What is expected ->
Where an image appears in the data, omit it and reproduce the rest exactly.
### Data extracts ###
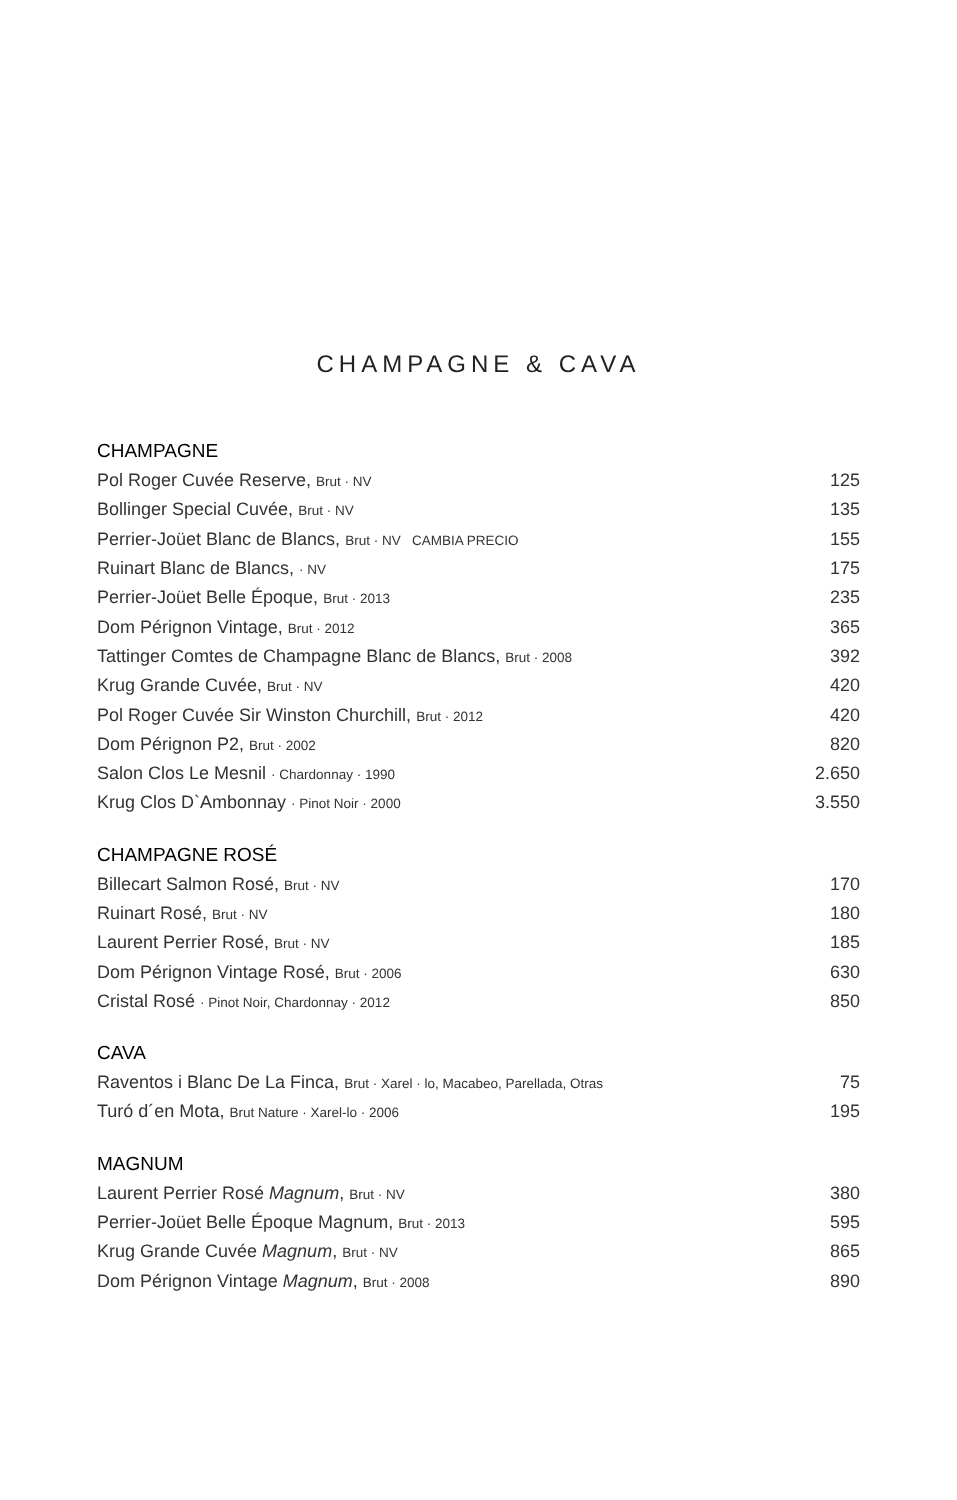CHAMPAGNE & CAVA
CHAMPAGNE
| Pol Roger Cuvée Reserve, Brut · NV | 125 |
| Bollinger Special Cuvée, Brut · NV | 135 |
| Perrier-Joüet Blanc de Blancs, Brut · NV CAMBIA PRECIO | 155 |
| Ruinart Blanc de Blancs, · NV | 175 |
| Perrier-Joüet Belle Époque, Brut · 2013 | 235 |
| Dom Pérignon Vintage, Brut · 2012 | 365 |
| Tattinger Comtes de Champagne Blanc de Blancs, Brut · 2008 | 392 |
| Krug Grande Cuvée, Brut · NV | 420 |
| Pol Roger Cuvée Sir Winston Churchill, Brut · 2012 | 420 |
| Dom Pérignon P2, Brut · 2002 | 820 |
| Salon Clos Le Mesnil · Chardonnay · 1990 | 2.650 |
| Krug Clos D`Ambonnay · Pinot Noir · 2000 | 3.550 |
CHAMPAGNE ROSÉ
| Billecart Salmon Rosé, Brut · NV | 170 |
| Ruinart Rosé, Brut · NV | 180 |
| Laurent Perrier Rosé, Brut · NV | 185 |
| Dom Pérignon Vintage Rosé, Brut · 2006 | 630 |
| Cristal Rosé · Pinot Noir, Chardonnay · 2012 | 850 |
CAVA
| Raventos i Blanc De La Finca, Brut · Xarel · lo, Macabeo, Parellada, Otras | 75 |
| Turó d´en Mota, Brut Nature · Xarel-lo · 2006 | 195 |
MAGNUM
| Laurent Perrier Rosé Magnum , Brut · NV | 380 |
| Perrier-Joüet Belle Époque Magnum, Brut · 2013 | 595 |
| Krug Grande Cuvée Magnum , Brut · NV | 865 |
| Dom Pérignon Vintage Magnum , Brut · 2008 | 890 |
###
Solution for this problem ->
CHAMPAGNE & CAVA
CHAMPAGNE
| Pol Roger Cuvée Reserve, Brut · NV | 125 |
| Bollinger Special Cuvée, Brut · NV | 135 |
| Perrier-Joüet Blanc de Blancs, Brut · NV CAMBIA PRECIO | 155 |
| Ruinart Blanc de Blancs, · NV | 175 |
| Perrier-Joüet Belle Époque, Brut · 2013 | 235 |
| Dom Pérignon Vintage, Brut · 2012 | 365 |
| Tattinger Comtes de Champagne Blanc de Blancs, Brut · 2008 | 392 |
| Krug Grande Cuvée, Brut · NV | 420 |
| Pol Roger Cuvée Sir Winston Churchill, Brut · 2012 | 420 |
| Dom Pérignon P2, Brut · 2002 | 820 |
| Salon Clos Le Mesnil · Chardonnay · 1990 | 2.650 |
| Krug Clos D`Ambonnay · Pinot Noir · 2000 | 3.550 |
CHAMPAGNE ROSÉ
| Billecart Salmon Rosé, Brut · NV | 170 |
| Ruinart Rosé, Brut · NV | 180 |
| Laurent Perrier Rosé, Brut · NV | 185 |
| Dom Pérignon Vintage Rosé, Brut · 2006 | 630 |
| Cristal Rosé · Pinot Noir, Chardonnay · 2012 | 850 |
CAVA
| Raventos i Blanc De La Finca, Brut · Xarel · lo, Macabeo, Parellada, Otras | 75 |
| Turó d´en Mota, Brut Nature · Xarel-lo · 2006 | 195 |
MAGNUM
| Laurent Perrier Rosé Magnum , Brut · NV | 380 |
| Perrier-Joüet Belle Époque Magnum, Brut · 2013 | 595 |
| Krug Grande Cuvée Magnum , Brut · NV | 865 |
| Dom Pérignon Vintage Magnum , Brut · 2008 | 890 |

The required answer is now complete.